If any actor new how to round off a character, it was Lon Chaney. Most recalled today for his macabre and horrifying performances, earlier in his career he had a great deal of success portraying the underhanded "heavy." Due to his textured performances, his con-artists, bruisers, and deviants, were totally believable on the screen, making him an intimidating cinematic presence. As he was always committed to telling a story honestly, he had no qualms about portraying a villain through and through. In doing so, he lived out the dark sides of his audiences, which made them respond to him all the more heartily-- ironic considering how sinister he could be. One example comes in Outside the Law. At the beginning, Lon's "Black Mike Sylva" (left) is plotting with his accomplices, including Wheeler Oakman's "Dapper Bill Ballard," about his latest caper. At a local dive bar, they smoke, sip drinks, and plan away. When the game is set, the trio of thugs rise from the table, throwing down some dough for the swill. As they depart, Black Mike exits last and very stealthily swipes the tip from the tabletop and pockets it! In one swift movement, Lon has told the audience just how dishonest, selfish, and underhanded Mike is going to be. He spends the rest of the film living up to the reputation.
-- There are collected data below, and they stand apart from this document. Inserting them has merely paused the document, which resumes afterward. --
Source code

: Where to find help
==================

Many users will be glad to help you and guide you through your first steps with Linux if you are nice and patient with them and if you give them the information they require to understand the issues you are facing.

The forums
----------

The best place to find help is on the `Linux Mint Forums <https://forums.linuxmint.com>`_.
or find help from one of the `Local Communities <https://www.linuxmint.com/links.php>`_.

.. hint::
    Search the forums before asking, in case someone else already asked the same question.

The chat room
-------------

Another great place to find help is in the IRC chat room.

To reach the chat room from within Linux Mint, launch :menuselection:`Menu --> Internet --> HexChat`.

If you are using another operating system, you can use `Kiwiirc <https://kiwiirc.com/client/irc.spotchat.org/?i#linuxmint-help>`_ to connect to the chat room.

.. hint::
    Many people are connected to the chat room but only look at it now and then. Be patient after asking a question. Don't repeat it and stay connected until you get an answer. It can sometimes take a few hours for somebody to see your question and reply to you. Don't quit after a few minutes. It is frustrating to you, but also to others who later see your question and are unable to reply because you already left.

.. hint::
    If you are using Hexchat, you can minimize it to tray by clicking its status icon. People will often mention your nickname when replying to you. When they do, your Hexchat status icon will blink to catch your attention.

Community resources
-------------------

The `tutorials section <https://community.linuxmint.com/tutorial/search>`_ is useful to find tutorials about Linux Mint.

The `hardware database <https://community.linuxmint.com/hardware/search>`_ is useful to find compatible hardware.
The Strange Love of Martha Ivers is a strange movie in cinematic history. A B-movie potboiler, it is more remembered today for being Kirk Douglas's first film as well as one of Lizabeth Scott's first performances. However, the majority of the plot revolves around Barbara Stanwyck's conniving "Martha" and her prodigal childhood sweetheart "Sam Masterson," played by Van Heflin (both right). Van must have realized from the beginning that this film was not of stellar caliber. A quickly made noir, the film was built to sell tickets not alter the shape of the universe. As such, the only way to amp up the quality was in the acting. Van layered his character with his usual dose of charm and masculinity, but to denote Sam's playful and restless side, he also contributed another gag. He would, throughout the picture, roll a coin between his fingers. It became his character's nervous, boyish habit, and at the very least added a little visual stimuli to a movie that turned out to be a bit of a snooze-fest. Van would recall that Barbara was delighted the first time she saw the trick. A seasoned pro herself, she appreciated Van's extra effort. However, after complimenting his digital dexterity, Babs looked him in the eye and said, "Any time you start twirling that coin, I'll be fixing my garter. So be sure you don't do that when I have important lines to speak." No, Babs wasn't going to fall for that gag-- no one was stealing the scene from her! Thus, Van kept his coin out of Babs's scenes, and she kept the audience's attention!

And so, these Hollywood hotshots took the acting road less traveled by... and that has made all the difference.